Source passage:
Chicago has no shortage of good investigative reporting—from the Tribune, your former paper, to the Sun-Times, the Better Government Association, and more. What hole do you think you will be trying to fill?

I think there are always more great stories than reporters to tell them. Part of what we’re hoping to do is to build on a rich and thriving landscape. The model for ProPublica is collaboration, and always has been.

What work did you do as a journalist in Illinois that you are most proud of?

If I had to pick one piece of work, it would be a story I did about a woman killed by a piece of falling glass at a skyscraper in the Loop. It was the story that made me fall in love with investigative reporting. It was a finalist for the Pulitzer in explanatory reporting (and lost to another series that I was the lead writer on) and, even though it’s certainly old at this point, I still get asked about it more than anything else I’ve done. Last week, when I was meeting with Medill students and recent grads in Texas, one told me that the story had just been the subject of a writing workshop at the paper where he works.

You told Poynter that your students are optimistic about the future of journalism. Why do you think that is? And why are you?

Because it’s really fun. You know? It’s not as though they are doing a lot of academic reading into the state of journalism and drawing these broad conclusions. I think they are just having a good time and they really like the work.

Source data:

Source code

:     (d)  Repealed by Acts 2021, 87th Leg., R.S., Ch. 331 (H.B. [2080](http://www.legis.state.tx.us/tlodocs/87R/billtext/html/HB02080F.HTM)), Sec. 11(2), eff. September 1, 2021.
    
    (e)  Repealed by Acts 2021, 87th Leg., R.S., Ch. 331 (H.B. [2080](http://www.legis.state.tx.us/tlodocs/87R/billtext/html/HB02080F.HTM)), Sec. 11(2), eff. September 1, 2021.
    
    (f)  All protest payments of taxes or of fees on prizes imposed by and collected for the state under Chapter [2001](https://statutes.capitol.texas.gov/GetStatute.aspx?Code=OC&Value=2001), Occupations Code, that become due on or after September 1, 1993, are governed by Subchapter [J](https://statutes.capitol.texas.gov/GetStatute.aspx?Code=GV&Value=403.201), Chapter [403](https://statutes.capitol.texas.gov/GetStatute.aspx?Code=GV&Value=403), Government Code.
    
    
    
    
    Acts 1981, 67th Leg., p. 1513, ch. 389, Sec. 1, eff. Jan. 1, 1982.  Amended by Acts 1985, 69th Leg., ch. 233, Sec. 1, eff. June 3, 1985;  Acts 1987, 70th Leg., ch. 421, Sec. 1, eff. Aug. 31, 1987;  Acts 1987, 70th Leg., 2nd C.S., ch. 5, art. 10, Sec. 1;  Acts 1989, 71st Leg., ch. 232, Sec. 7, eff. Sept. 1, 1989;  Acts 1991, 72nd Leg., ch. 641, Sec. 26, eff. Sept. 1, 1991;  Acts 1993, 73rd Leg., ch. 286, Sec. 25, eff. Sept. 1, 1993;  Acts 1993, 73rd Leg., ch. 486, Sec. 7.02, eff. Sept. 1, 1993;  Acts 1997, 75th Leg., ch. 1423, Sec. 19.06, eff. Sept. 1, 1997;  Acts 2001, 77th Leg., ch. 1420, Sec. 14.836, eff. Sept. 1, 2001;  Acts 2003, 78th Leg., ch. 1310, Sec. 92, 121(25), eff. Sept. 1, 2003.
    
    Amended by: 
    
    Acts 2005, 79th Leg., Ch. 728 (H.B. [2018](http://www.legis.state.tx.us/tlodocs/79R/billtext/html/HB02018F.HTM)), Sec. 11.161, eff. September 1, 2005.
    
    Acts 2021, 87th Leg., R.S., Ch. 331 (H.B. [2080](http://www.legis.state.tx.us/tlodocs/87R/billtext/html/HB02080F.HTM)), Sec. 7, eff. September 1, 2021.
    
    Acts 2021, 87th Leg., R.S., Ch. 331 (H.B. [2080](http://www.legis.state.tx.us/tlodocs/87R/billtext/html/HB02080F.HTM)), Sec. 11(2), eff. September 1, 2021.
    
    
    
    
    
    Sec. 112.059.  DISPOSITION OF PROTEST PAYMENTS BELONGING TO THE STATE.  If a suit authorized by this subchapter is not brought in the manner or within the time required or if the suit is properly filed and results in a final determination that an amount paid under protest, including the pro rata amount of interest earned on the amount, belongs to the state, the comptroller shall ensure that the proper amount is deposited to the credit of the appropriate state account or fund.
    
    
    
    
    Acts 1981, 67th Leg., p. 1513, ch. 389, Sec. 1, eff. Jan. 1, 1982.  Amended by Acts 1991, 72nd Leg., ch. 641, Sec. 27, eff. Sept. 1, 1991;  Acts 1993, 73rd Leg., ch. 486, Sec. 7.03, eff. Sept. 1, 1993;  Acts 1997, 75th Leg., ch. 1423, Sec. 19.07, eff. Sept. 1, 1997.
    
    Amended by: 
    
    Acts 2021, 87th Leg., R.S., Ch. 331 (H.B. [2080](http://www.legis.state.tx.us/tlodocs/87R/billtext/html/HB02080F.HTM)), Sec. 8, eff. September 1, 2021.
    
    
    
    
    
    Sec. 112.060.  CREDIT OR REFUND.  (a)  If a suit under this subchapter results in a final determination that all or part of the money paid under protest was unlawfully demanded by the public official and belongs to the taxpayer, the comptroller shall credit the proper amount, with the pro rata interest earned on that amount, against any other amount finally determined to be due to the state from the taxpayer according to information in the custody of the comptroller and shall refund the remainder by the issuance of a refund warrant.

Exercise objective:
Answer these questions using the interview:
1. What does the interviewee name as the model for ProPublica?
2. In which Pulitzer category was the falling-glass story a finalist?
3. What reason does the interviewee give for the students' optimism about journalism?

Reply:
1. Collaboration.
2. Explanatory reporting.
3. The work is really fun: they are having a good time and really like it.